TIME : 2016/2/26 15:36:19

I don't love buses. No one loves buses. No one romanticises buses the way they do trains. No one fantasises about a bus trip the way they do with air travel.

And why would you? There's nothing grand or exciting about travelling in a bus. It's just an oversized car, an Earth-bound metal tube full of the world's great unwashed, an uncomfortable, sometimes smelly rectangle that has no discernable advantages: it can't fly, it has to stop constantly, it gets stuck in traffic, and it has to have breaks at the dodgiest service stations known to man. A bus trip is the sort of thing you're forced into rather than something you do by choice. Pretty much none of the world's classic journeys are done by bus. It's no wonder we don't love them.

And yet I'm here to tell you that buses really aren't that bad. There's actually plenty to enjoy about these hulking pieces of steel on wheels. But you have to look a little deeper to appreciate it. 

I'm not going to say they're romantic. I'm not going to say you'll dream of one day taking your partner on a bus trip for your honeymoon. I'm not going to claim that "take the Megabus from London to Edinburgh because I forgot to pre-book train tickets and it's going to cost more than 100 pounds each" should appear on your bucket list.

However, consider the Americas, the spiritual home of the great road trip. Bus journeys there tend to get better and more interesting the further south you go. 

Begin in the USA and you've got interminable Greyhound trips with some very dodgy travellers. Go down into Mexico and Guatemala, however, and all of a sudden you're travelling on very colourful buses with very colourful characters. Things are getting better.

Information shown:
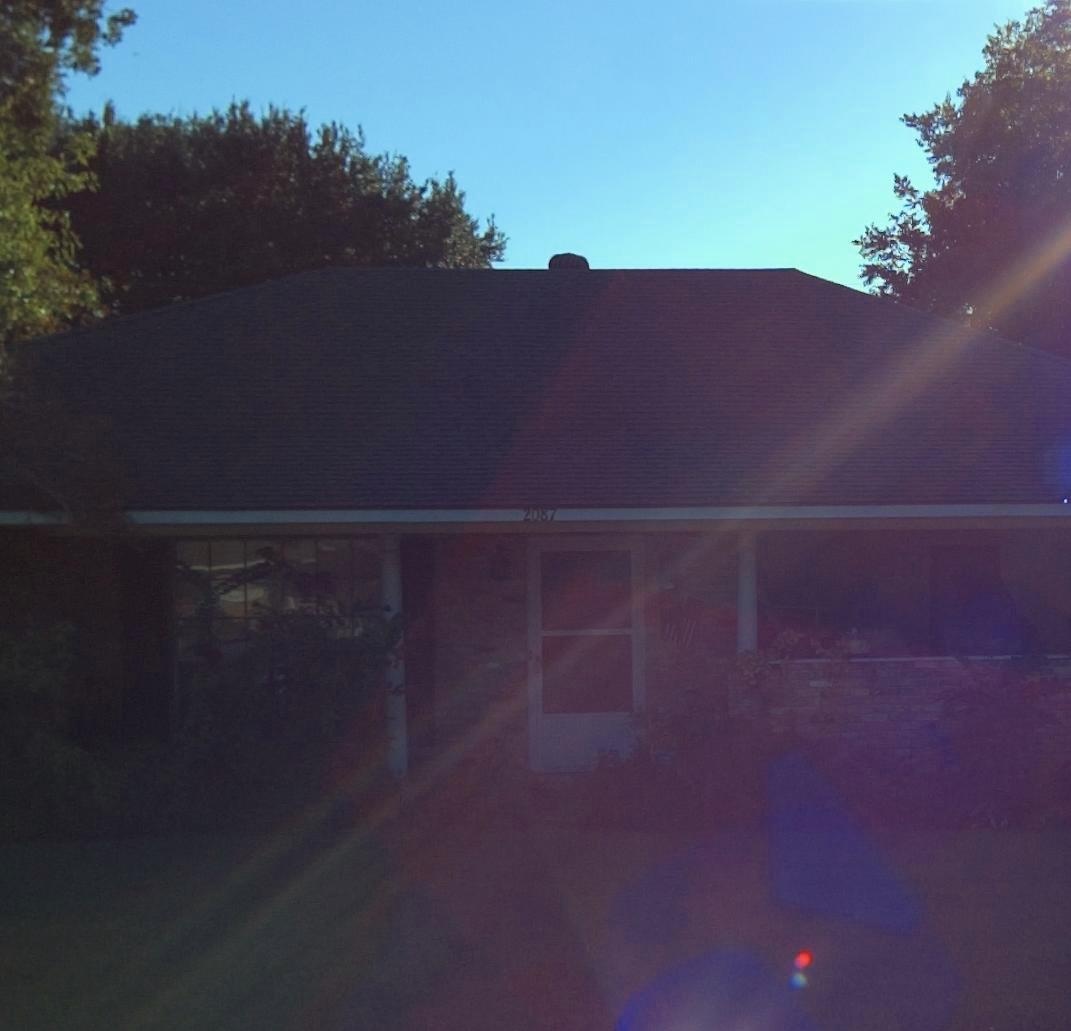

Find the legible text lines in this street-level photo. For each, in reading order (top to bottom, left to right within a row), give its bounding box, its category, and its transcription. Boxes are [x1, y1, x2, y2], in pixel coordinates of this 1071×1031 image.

[521, 506, 560, 523] StreetNumber: 2087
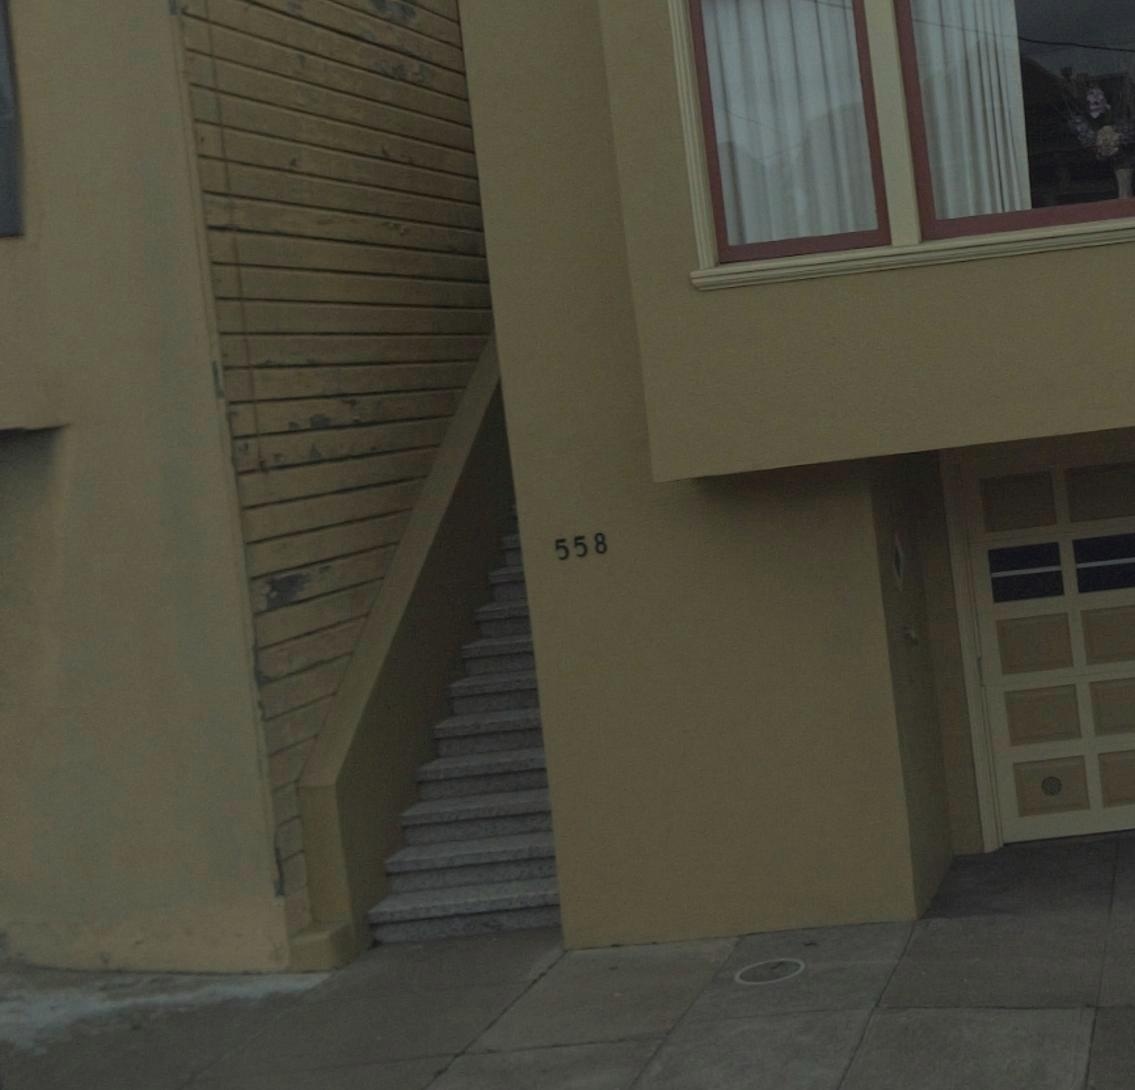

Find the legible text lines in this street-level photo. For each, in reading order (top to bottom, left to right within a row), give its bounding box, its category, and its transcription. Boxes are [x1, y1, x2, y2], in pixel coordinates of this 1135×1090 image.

[554, 531, 608, 562] StreetNumber: 558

What you have to do: Can you reproduce the entire piece on bus travel from above, word for word?

Correct response:
TIME : 2016/2/26 15:36:19

I don't love buses. No one loves buses. No one romanticises buses the way they do trains. No one fantasises about a bus trip the way they do with air travel.

And why would you? There's nothing grand or exciting about travelling in a bus. It's just an oversized car, an Earth-bound metal tube full of the world's great unwashed, an uncomfortable, sometimes smelly rectangle that has no discernable advantages: it can't fly, it has to stop constantly, it gets stuck in traffic, and it has to have breaks at the dodgiest service stations known to man. A bus trip is the sort of thing you're forced into rather than something you do by choice. Pretty much none of the world's classic journeys are done by bus. It's no wonder we don't love them.

And yet I'm here to tell you that buses really aren't that bad. There's actually plenty to enjoy about these hulking pieces of steel on wheels. But you have to look a little deeper to appreciate it. 

I'm not going to say they're romantic. I'm not going to say you'll dream of one day taking your partner on a bus trip for your honeymoon. I'm not going to claim that "take the Megabus from London to Edinburgh because I forgot to pre-book train tickets and it's going to cost more than 100 pounds each" should appear on your bucket list.

However, consider the Americas, the spiritual home of the great road trip. Bus journeys there tend to get better and more interesting the further south you go. 

Begin in the USA and you've got interminable Greyhound trips with some very dodgy travellers. Go down into Mexico and Guatemala, however, and all of a sudden you're travelling on very colourful buses with very colourful characters. Things are getting better.